Extracted page text data:
^^^^^^^^^^^^^^^^
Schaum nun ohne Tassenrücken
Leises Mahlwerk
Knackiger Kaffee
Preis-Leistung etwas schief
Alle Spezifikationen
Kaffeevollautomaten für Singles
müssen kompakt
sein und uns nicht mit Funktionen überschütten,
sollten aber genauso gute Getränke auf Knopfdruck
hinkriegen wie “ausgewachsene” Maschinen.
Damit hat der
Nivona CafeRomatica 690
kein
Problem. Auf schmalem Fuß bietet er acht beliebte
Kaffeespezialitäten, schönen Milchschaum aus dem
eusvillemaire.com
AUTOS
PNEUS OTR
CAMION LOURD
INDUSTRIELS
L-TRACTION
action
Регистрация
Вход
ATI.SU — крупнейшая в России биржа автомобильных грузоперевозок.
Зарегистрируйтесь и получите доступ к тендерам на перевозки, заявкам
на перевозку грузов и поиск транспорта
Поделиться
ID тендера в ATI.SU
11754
^^^^^^^^^^^^^^^^
Directions —
Give back every line from the beginning of the records through the line holding "Problem. Auf schmalem", exactly as it reads, and leave out the rest.

Exercise response —
Schaum nun ohne Tassenrücken
Leises Mahlwerk
Knackiger Kaffee
Preis-Leistung etwas schief
Alle Spezifikationen
Kaffeevollautomaten für Singles
müssen kompakt
sein und uns nicht mit Funktionen überschütten,
sollten aber genauso gute Getränke auf Knopfdruck
hinkriegen wie “ausgewachsene” Maschinen.
Damit hat der
Nivona CafeRomatica 690
kein
Problem. Auf schmalem Fuß bietet er acht beliebte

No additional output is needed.